Underneath the hood, there's very little difference between Mercurial and git. Both are free, both are distributed version control systems. They differ somewhat in presentation to the user. There's a lot to be said for a distributed VCS, even in the case where the "official" version of the software is at some central repo. There almost always is a central repo, even with open source. As a linux distro developer, are you going to use J. Random Hacker's version of the linux core, or are you going to pull from https://www.kernel.org?I am wondering why git was chosen. Generally one picks git when everyone is able to branch and pull and you don't have a single centralised repo. Your organisation, along with many commerical outfits, sounds like it would be happier with a centralised system and single release manager. Something like SVN or Mercurial.

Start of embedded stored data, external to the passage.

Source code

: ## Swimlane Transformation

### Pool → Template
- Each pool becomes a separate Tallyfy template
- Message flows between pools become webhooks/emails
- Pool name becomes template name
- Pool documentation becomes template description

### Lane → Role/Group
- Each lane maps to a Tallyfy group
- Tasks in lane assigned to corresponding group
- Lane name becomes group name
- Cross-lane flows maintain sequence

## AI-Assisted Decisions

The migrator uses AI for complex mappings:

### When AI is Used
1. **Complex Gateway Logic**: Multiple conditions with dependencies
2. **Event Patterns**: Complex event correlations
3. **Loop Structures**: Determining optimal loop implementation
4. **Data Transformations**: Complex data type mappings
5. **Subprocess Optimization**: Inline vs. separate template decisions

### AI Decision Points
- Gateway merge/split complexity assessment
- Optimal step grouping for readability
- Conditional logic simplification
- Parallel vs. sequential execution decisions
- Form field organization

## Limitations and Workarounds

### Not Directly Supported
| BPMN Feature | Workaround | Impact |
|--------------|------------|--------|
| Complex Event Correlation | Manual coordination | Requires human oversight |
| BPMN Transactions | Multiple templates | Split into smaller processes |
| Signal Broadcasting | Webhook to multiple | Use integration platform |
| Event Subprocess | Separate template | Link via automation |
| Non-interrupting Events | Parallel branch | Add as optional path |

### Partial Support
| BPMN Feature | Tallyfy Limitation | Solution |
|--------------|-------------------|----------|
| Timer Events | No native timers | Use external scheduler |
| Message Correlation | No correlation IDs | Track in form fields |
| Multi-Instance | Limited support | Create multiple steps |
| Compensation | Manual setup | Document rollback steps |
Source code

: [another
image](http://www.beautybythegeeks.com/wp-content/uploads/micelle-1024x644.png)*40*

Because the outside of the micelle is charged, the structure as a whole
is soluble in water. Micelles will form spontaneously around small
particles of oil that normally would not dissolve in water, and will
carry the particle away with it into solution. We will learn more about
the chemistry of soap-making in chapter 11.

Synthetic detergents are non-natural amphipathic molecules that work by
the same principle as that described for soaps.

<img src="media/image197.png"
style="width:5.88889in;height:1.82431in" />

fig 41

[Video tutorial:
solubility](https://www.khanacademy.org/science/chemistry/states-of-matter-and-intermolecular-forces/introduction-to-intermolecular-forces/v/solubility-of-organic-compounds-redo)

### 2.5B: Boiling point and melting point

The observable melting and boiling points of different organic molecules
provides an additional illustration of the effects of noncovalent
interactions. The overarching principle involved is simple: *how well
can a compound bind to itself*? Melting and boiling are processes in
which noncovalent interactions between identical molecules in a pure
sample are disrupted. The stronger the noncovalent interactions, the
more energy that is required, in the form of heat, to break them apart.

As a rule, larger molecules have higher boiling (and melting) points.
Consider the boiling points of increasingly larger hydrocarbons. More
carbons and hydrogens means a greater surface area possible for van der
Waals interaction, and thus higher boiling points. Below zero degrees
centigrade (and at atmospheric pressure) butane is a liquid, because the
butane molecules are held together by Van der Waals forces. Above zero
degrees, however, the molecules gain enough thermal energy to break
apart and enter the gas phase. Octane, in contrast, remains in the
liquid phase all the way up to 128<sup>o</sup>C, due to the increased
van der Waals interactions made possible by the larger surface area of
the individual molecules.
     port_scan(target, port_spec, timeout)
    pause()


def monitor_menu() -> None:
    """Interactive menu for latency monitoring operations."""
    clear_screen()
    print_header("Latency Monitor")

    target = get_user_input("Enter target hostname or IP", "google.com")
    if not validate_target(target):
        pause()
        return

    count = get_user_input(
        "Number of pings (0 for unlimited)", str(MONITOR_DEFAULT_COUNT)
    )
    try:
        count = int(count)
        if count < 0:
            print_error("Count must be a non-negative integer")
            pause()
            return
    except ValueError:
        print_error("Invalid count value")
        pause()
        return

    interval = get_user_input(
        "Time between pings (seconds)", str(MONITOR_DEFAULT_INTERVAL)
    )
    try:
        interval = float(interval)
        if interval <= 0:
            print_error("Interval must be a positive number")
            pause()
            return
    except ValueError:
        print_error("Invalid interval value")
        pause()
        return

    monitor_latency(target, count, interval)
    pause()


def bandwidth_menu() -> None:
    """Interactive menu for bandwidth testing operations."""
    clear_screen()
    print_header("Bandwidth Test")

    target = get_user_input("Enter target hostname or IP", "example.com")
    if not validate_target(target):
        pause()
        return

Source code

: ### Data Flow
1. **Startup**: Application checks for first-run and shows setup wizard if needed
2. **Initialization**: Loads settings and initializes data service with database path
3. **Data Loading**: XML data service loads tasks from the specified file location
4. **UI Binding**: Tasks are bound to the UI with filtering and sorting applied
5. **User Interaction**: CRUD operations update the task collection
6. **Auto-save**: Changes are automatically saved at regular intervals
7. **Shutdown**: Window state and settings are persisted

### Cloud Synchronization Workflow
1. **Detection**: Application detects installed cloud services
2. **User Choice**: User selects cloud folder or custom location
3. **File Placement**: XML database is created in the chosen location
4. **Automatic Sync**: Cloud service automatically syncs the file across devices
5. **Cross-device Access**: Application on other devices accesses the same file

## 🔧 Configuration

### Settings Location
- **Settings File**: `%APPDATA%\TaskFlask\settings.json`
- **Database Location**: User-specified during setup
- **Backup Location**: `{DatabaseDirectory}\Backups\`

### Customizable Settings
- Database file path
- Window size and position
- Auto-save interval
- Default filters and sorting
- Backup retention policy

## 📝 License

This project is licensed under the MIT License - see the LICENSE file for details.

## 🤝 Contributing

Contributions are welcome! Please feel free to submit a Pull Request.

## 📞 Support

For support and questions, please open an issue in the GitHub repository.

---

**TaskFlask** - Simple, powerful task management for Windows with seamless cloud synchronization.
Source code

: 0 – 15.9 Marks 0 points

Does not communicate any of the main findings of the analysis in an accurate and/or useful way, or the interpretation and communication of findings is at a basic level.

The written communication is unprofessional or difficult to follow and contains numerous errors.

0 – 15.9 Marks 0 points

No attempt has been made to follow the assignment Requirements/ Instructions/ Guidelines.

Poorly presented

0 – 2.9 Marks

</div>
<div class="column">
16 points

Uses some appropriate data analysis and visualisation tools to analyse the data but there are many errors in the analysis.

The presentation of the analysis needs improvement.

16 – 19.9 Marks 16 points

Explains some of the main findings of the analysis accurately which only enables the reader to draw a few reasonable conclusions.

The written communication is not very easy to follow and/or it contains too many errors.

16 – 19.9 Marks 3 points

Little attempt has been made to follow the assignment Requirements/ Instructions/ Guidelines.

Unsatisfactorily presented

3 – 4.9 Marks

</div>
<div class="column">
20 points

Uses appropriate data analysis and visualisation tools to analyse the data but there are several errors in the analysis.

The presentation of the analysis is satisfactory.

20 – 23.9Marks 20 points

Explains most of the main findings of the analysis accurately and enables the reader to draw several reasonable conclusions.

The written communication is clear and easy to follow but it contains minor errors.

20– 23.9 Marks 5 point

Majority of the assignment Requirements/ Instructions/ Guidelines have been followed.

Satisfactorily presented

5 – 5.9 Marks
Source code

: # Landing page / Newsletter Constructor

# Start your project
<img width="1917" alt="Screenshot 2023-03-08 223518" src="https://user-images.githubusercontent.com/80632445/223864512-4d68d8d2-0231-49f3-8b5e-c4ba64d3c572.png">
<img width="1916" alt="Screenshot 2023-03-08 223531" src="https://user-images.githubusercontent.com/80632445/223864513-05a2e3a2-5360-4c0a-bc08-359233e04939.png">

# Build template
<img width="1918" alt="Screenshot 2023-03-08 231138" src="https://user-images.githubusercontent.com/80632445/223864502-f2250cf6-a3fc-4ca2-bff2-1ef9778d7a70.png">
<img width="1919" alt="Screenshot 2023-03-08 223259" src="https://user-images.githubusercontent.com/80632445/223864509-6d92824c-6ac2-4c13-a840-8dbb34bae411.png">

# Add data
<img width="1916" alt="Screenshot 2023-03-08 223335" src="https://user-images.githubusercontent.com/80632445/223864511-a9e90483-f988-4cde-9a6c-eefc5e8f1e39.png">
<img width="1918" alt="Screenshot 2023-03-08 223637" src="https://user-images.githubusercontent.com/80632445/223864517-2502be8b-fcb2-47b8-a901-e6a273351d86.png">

Subversion is nice in that it's interface is simple, and it is easy to use. Mercurial tried to emulate this ease-of-use. Ease-of-use (or lack thereof) isn't an issue with linux (do "man ls"), and hence it isn't an issue with git. That's my main gripe about git. Subversion isn't nice in a number of ways. It isn't a distributed VCS, it has these nasty things called "tree conflicts", and a move is a copy, add, and delete. (Aside: Even git occasionally reverts to subversion's stupidity in this regard. I recently moved a file in git, but instead of a rename I got a copy, add, and delete.)